• **Aim of the exercise**
Give again, unaltered, the lines of the listing below that run from the line having "(632, 379) = (703, 363): black hat -> laptop" through the line having "(845, 452) = (1037, 363): grey".

• **Material for this task**
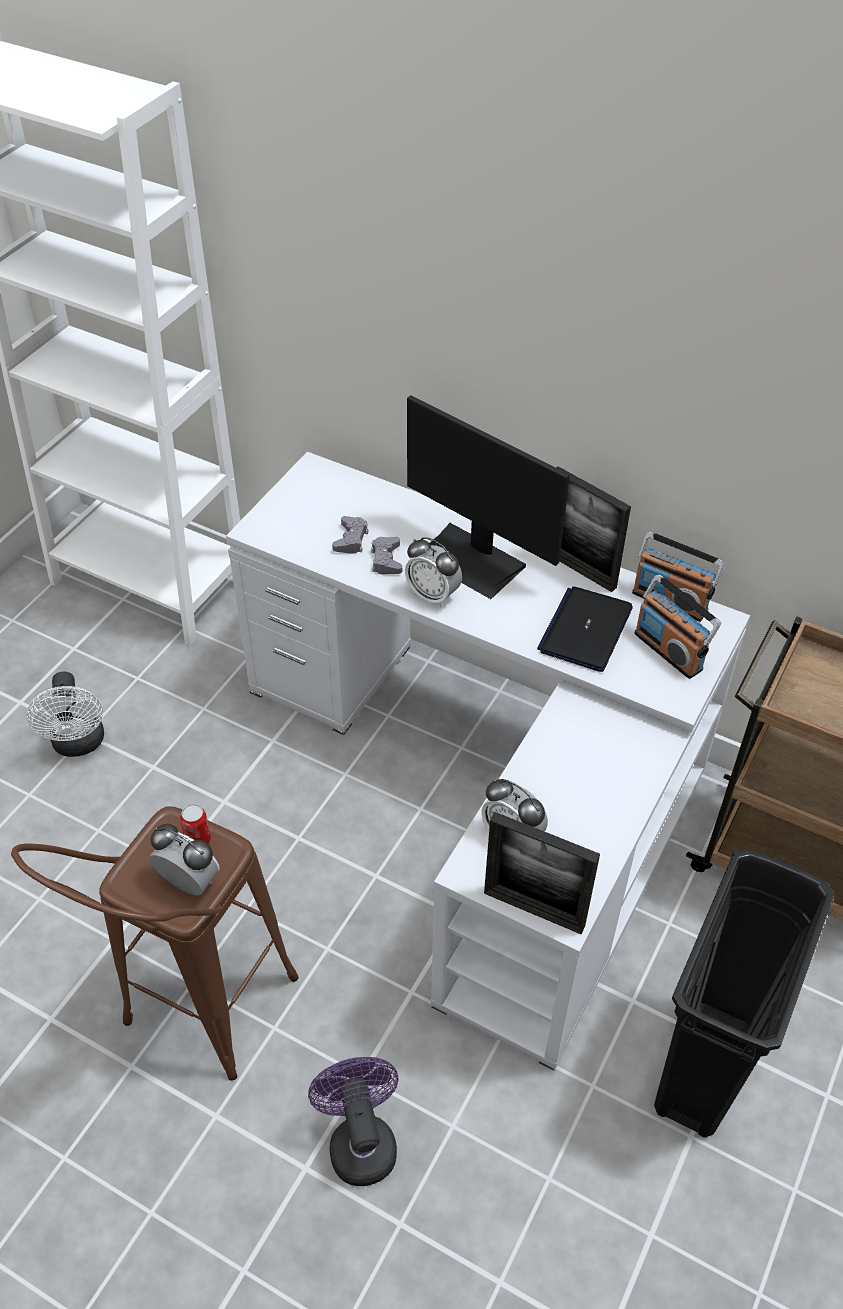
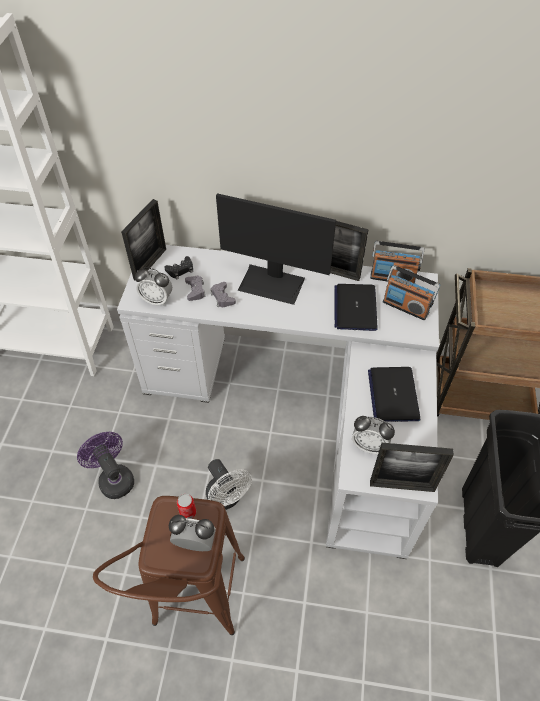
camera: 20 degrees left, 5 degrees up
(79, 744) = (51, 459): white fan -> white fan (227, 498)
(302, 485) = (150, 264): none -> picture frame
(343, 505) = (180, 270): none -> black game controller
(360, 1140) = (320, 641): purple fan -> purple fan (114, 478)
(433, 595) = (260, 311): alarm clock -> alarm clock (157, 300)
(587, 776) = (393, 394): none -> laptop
---
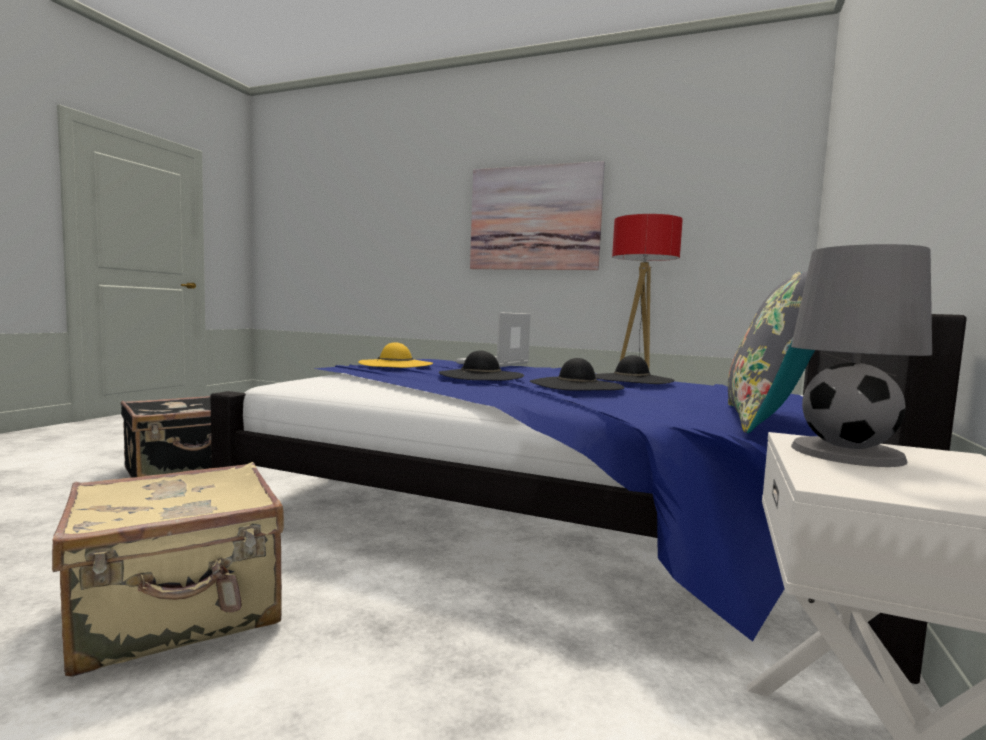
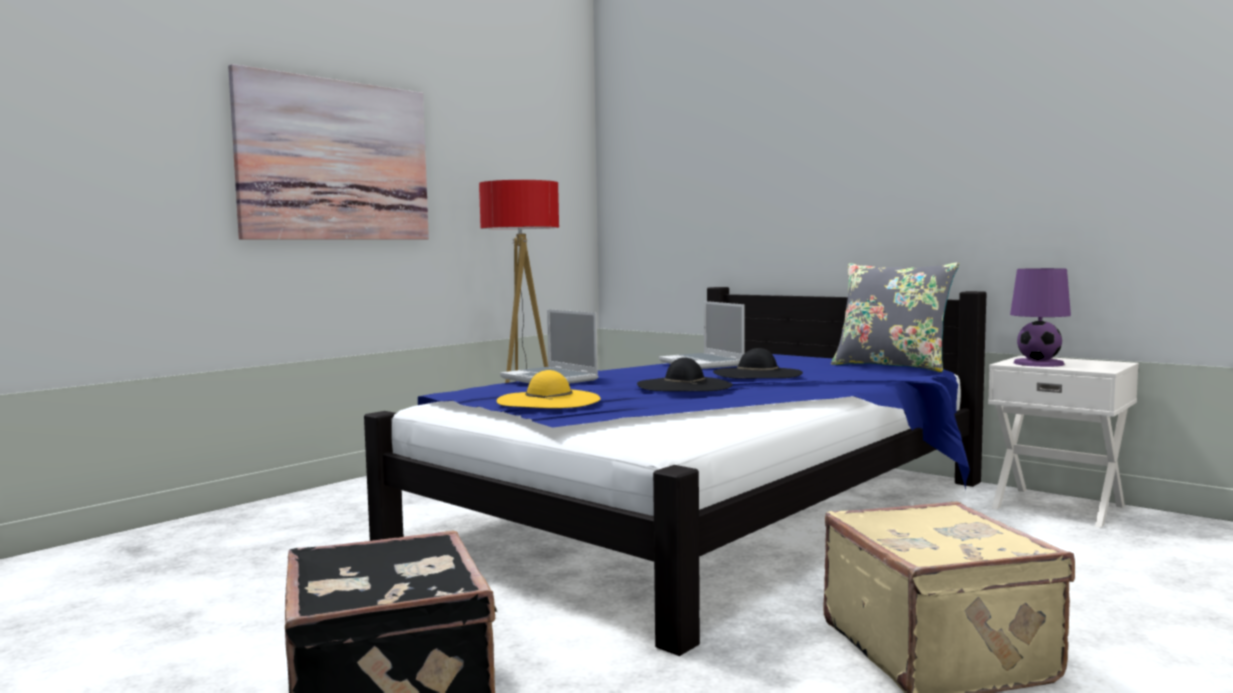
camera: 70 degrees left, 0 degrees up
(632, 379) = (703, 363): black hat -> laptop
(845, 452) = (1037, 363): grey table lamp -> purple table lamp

• **Answer for the task**
(632, 379) = (703, 363): black hat -> laptop
(845, 452) = (1037, 363): grey table lamp -> purple table lamp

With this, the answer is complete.